Prognostic significance of LncRNA GHET1 expression in various cancers: a systematic review and meta-analysis

Cancer has become a leading cause of death and a vital public health problem worldwide [1,2]. Although great advancements have been achieved in the diagnosis and treatment of cancers in recent years, many people suffer from disappointing results [2]. The lack of efficient biomarkers to supervise the clinical outcomes and predict the prognosis is supposed to be an important reason for the poor prognosis of cancer patients [3–6].

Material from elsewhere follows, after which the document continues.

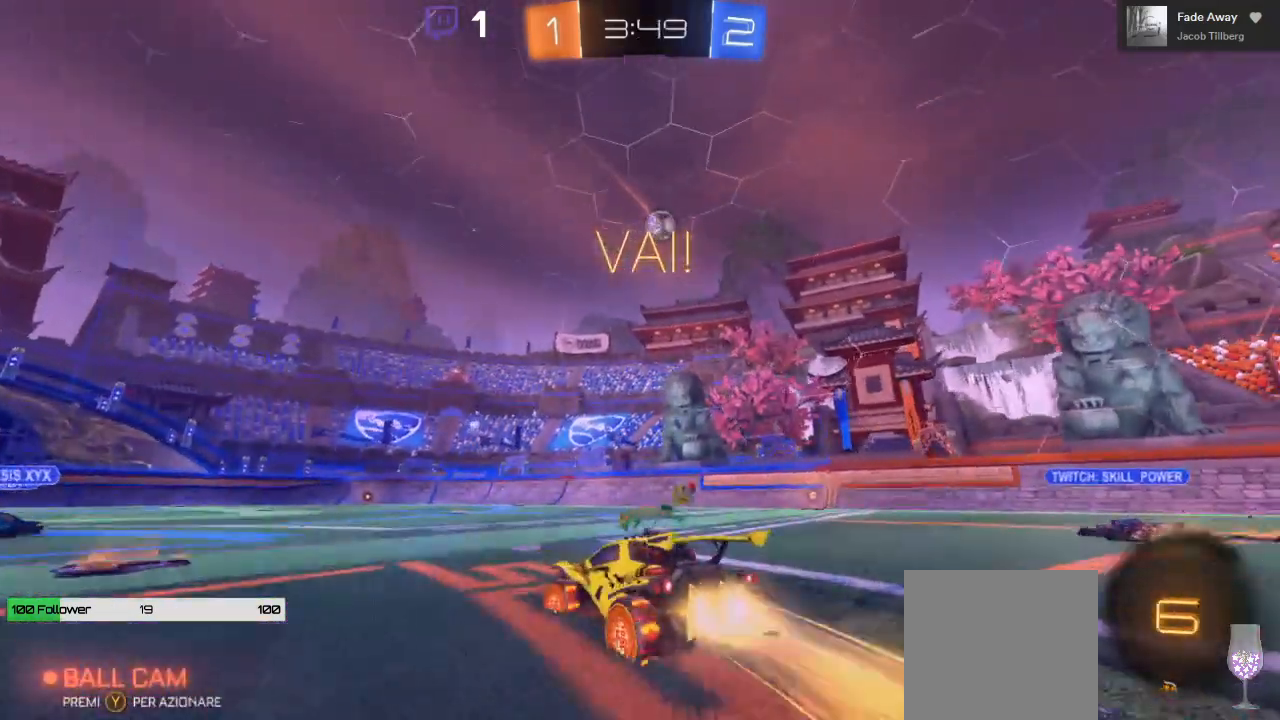
{"buttons": ["B", "R2"], "left_stick": "right", "right_stick": "center", "events": [[50, "left_stick", "center"], [150, "left_stick", "right"]]}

Long non-coding RNA (lncRNA), longer than 200 nucleotides, is an important member of non-coding RNA family [7]. A great number of studies have found that lncRNAs play a crucial role in the development of human diseases although lncRNA is short of the ability to code proteins [7,8]. Recently, accumulating evidence shows lncRNA is involved with tumor tumorigenesis, invasion and metastasis [9]. Several lncRNAs have been identified as prognostic factors in cancers, such as metastasis-associated lung adenocarcinoma transcript 1 (MAlAT1) [10] and cancer susceptibility 2 (CASC2) [5]. Gastric carcinoma high expressed transcript 1 (GHET1), a kind of lncRNA with the length of 1913 nt, is located at chromosome 7q36.1 position in the human genome [11]. Recently, many studies found that lncRNA GHET1 contributed to the cancer progression and had the potential ability to predict the cancer prognosis [12–21]. However, definite conclusion has not been obtained for contradictory results among different studies. For instance, Xia et al. [19] study showed there was no obvious relationship between lncRNA GHET1 expression and lymph node metastasis (P=0.41), similar results were observed in Yang et al. study (P=0.20) [20]. Nevertheless, Liu et al. [15] detected the significant association between lncRNA GHET1 expression and lymph node metastasis (P<0.01), similarly, Shen et al. [17] also discovered the evident connection between high lncRNA GHET1 expression and earlier lymph node metastasis (P<0.01). In view of these conflicting data, for the first time, we performed this systematic review and meta-analysis to evaluate the prognostic significance of lncRNA GHET1 expression in cancers.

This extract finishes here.